Like Rosemary’s Baby, NOTLD is about metaphysical and social upheaval—or, more precisely, where the two intersect.  Horror audiences already knew the dead could come back if revived by a scientist, a vampiric curse, or a voodoo spell.  But Romero’s zombies were different:  they were clearly us… a thematic breakthrough that forty years later still resonates powerfully in such films as Shaun of the Dead (2004) and Fido (2006).  In terms of horror’s central paradigm, NOTLD broke down the barrier that separated the audience from the Other.  There had always been a tacit exchange of identification and even sympathy across that membrane, and some filmmakers made it more permeable than others.  But in Romero’s film for the first time appears the heretical notion that there is no membrane.  Either in movies or in life.
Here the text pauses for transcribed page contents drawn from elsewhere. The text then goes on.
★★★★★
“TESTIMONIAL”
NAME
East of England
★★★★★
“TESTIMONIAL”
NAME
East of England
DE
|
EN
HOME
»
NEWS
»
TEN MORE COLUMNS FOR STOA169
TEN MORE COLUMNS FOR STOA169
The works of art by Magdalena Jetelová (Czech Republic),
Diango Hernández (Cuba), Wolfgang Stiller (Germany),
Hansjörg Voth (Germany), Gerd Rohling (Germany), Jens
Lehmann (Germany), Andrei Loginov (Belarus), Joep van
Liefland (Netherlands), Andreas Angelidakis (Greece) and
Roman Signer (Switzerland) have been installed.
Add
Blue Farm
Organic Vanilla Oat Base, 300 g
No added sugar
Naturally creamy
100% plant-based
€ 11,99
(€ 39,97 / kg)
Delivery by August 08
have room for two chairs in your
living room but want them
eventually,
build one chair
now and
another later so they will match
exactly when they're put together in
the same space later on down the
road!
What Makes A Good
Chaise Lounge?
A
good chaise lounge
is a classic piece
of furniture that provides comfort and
It’s clear that the zeitgeist in the late ‘60s made it possible for audiences not only to tolerate such a bleak message, but also ultimately to embrace it.  It’s fascinating to go back and read the critical response to these films and see how reviewers warmed up to them, as if they were forced overnight to adapt to the public’s new diet in popular entertainment or be left behind.  In 1967, with its Summer of Love, such shifts would never have occurred, but a year later we had turned some kind of corner and done so irrevocably.  No doubt about it:  people were shocked by Night of the Living Dead’s lack of survivors and Rosemary’s inability to overcome the conspiracy against her as some ingénue in a standard suspense film might.  But they were more receptive to shocks of this magnitude than ever before; the real world had prepared them.  And today’s filmmakers and audiences take for granted the freedom to be nihilistically downbeat that these films unintentionally helped champion.
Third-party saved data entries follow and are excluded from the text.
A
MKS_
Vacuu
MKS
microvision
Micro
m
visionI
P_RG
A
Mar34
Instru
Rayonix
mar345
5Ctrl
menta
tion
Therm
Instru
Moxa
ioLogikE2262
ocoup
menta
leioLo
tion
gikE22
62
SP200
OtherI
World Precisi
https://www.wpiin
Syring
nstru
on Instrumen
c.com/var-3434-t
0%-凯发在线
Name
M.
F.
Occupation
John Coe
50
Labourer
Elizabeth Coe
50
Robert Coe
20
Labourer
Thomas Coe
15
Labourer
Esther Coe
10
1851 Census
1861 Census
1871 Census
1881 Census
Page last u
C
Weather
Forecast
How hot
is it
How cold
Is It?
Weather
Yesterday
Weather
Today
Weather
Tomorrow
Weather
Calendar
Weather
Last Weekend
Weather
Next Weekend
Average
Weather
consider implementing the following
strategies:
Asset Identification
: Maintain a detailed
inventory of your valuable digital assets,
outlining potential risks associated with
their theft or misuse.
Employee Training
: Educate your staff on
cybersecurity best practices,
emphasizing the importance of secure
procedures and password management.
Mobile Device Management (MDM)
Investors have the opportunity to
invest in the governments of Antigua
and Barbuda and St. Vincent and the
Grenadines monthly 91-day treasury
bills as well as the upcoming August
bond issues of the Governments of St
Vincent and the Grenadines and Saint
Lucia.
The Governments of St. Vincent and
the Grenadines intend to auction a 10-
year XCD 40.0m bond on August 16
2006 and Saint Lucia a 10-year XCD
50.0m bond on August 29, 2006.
Thematically, Night of the Living Dead and Rosemary’s Baby shed light (or is it darkness?) on some of America’s core conflicts.  Do we entrench ourselves in the basement—secure and safe—or do we choose a world of possibilities that include freedom?  Must being a wife and a mother entail subservience to societal norms and pressure?  These questions continue to haunt us.
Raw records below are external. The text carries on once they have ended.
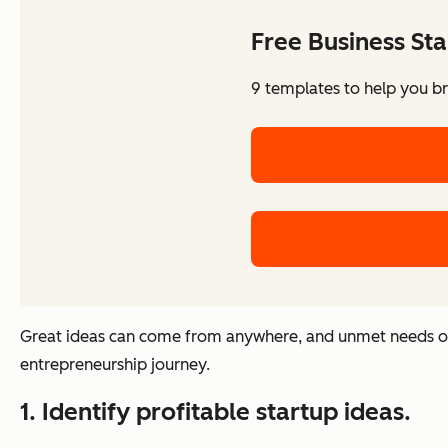
Free Business Sta
9 templates to help you br
Great ideas can come from anywhere, and unmet needs ofte
entrepreneurship journey.
1. Identify profitable startup ideas.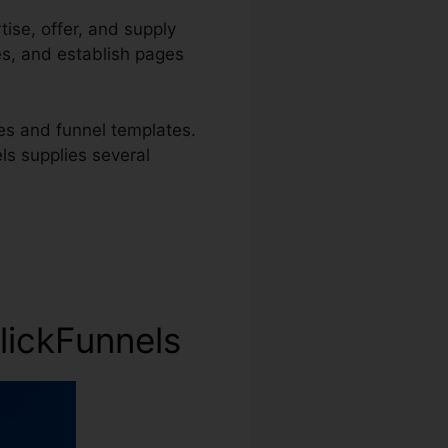
tise, offer, and supply
es, and establish pages
s and funnel templates.
els supplies several
lickFunnels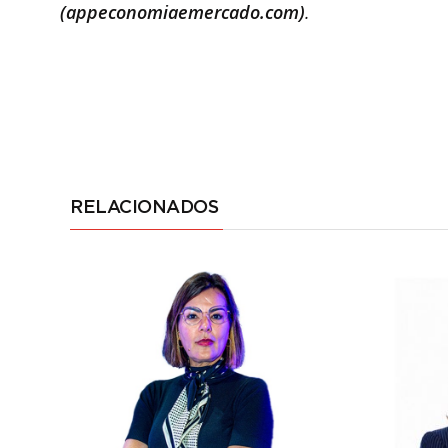
(appeconomiaemercado.com)
.
RELACIONADOS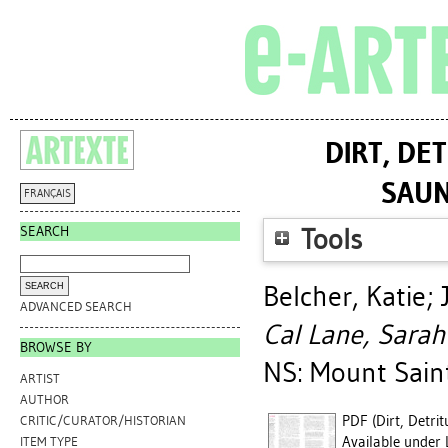
DIRT, DE
SAUN
FRANÇAIS
SEARCH
Tools
Belcher, Katie
;
ADVANCED SEARCH
Cal Lane, Sarah
BROWSE BY
NS: Mount Saint
ARTIST
AUTHOR
PDF (Dirt, Detri
CRITIC/CURATOR/HISTORIAN
Available under 
ITEM TYPE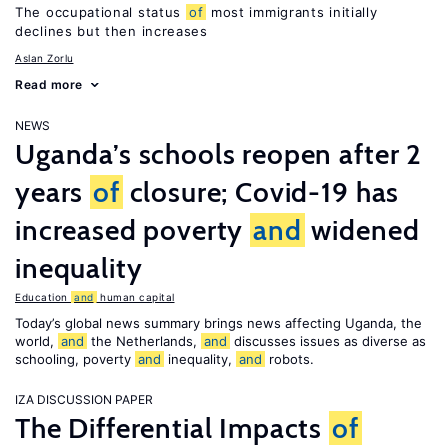
The occupational status
of
most immigrants initially
declines but then increases
Aslan Zorlu
Read more
NEWS
Uganda’s schools reopen after 2
years
of
closure; Covid-19 has
increased poverty
and
widened
inequality
Education
and
human capital
Today’s global news summary brings news affecting Uganda, the
world,
and
the Netherlands,
and
discusses issues as diverse as
schooling, poverty
and
inequality,
and
robots.
IZA DISCUSSION PAPER
The Differential Impacts
of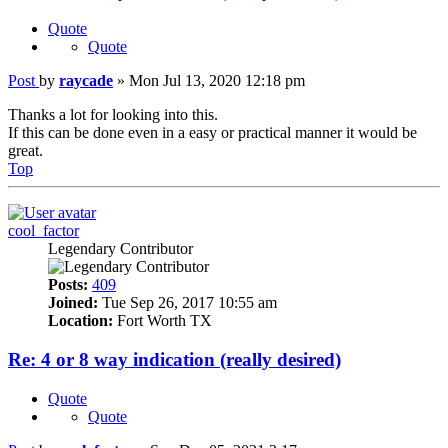
Quote
Quote
Post
by
raycade
»
Mon Jul 13, 2020 12:18 pm
Thanks a lot for looking into this.
If this can be done even in a easy or practical manner it would be
great.
Top
cool_factor
Legendary Contributor
Posts:
409
Joined:
Tue Sep 26, 2017 10:55 am
Location:
Fort Worth TX
Re: 4 or 8 way indication (really desired)
Quote
Quote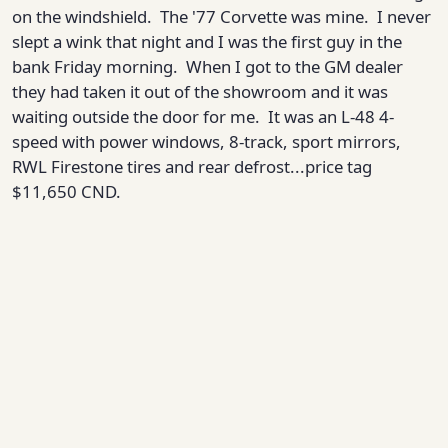
on the windshield. The '77 Corvette was mine. I never
slept a wink that night and I was the first guy in the
bank Friday morning. When I got to the GM dealer
they had taken it out of the showroom and it was
waiting outside the door for me. It was an L-48 4-
speed with power windows, 8-track, sport mirrors,
RWL Firestone tires and rear defrost...price tag
$11,650 CND.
Between them, Romero and Polanksi conquered the twin poles of dread—monsters within and without, familiar as neighbors and as new as SF-spawned zombies.  Similarly, their two films are prototypical in terms of “quiet horror” and “splatter” and thus cover the genre’s full spectrum.  But most importantly, one film dealt with birth, the other death, and both seemed to smash the comforting things that Western civilization had been telling us about these topics for centuries.  We already knew we weren’t safe in the “in-between” zone called life, where wars and killers lurked, but now there was neither initial innocence nor final escape.  Instead, the entire plane of human existence was laid savagely bare… and it was into this territory, fresh and terrible, that the horror film rushed headlong—and never looked back.